▸ Stated goal: Report how many lines in the items below contain the word "sample", giving only that number.

Stored entries
------

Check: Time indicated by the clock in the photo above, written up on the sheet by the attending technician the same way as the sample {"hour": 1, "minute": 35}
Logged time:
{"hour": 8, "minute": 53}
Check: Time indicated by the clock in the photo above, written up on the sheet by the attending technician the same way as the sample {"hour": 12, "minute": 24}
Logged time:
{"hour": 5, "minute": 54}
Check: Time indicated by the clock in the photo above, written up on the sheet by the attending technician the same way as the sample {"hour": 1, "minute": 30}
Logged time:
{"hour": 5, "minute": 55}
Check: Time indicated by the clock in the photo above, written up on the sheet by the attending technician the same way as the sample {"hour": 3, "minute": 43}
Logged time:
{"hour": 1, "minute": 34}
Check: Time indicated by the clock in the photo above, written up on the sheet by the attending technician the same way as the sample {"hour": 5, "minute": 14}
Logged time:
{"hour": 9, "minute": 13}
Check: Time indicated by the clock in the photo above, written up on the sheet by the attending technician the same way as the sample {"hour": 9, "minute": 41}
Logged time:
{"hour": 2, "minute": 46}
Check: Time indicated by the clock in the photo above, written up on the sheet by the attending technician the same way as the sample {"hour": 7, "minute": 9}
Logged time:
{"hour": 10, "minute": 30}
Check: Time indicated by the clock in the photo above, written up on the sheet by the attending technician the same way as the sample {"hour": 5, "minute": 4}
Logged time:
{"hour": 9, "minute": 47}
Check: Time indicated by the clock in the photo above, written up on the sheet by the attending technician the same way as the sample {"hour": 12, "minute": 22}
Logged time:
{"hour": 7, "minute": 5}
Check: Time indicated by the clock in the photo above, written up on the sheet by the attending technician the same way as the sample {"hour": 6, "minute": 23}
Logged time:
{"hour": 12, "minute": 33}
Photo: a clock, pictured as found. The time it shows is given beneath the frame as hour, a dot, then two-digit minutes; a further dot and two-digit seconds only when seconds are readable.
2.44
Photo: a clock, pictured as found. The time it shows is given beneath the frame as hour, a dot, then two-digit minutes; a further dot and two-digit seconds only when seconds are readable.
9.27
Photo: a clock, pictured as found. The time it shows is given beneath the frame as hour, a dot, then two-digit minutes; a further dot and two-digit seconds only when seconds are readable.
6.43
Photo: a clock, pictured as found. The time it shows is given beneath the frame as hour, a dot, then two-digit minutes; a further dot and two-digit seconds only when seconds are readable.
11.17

------

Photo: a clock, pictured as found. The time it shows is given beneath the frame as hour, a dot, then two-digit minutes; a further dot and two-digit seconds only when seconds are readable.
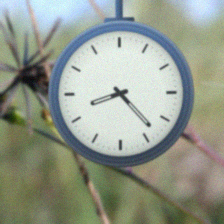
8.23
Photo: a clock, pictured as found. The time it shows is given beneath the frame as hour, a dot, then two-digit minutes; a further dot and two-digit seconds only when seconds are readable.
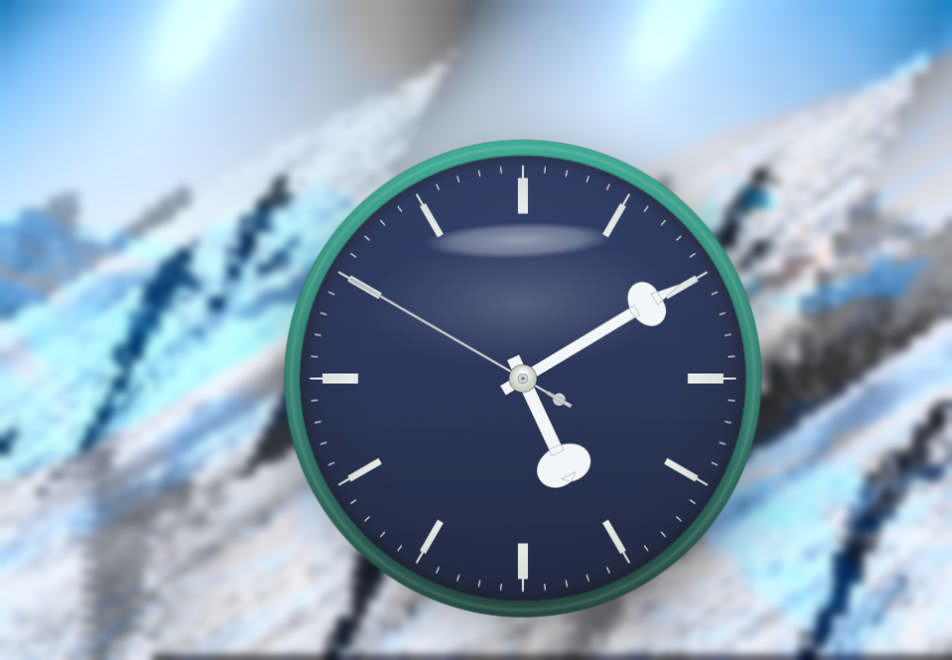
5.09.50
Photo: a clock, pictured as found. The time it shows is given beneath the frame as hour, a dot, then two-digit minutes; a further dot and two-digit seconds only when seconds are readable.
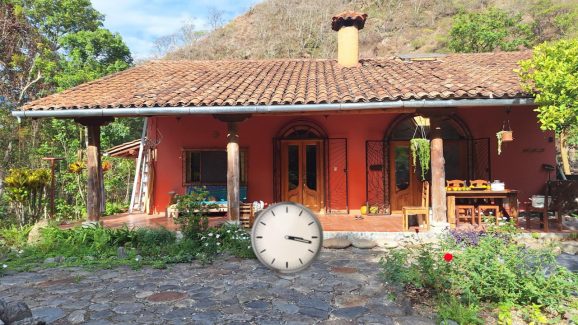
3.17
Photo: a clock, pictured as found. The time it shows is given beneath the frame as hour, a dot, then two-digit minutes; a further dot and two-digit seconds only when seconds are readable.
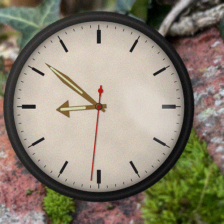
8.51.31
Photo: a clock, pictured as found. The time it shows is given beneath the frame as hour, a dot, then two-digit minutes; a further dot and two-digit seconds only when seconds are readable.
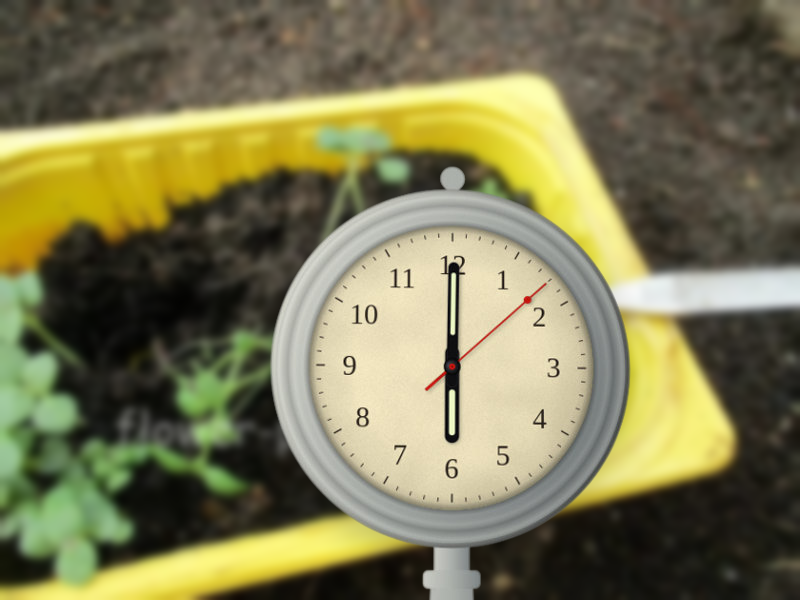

------

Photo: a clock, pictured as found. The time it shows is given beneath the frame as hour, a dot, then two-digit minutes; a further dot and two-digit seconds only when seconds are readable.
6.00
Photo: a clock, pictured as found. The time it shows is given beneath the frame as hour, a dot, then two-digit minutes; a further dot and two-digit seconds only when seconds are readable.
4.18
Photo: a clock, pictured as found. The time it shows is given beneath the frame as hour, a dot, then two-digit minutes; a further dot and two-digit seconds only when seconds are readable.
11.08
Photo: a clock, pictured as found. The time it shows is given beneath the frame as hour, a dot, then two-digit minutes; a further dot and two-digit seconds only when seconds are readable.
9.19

------

▸ Exercise result: 10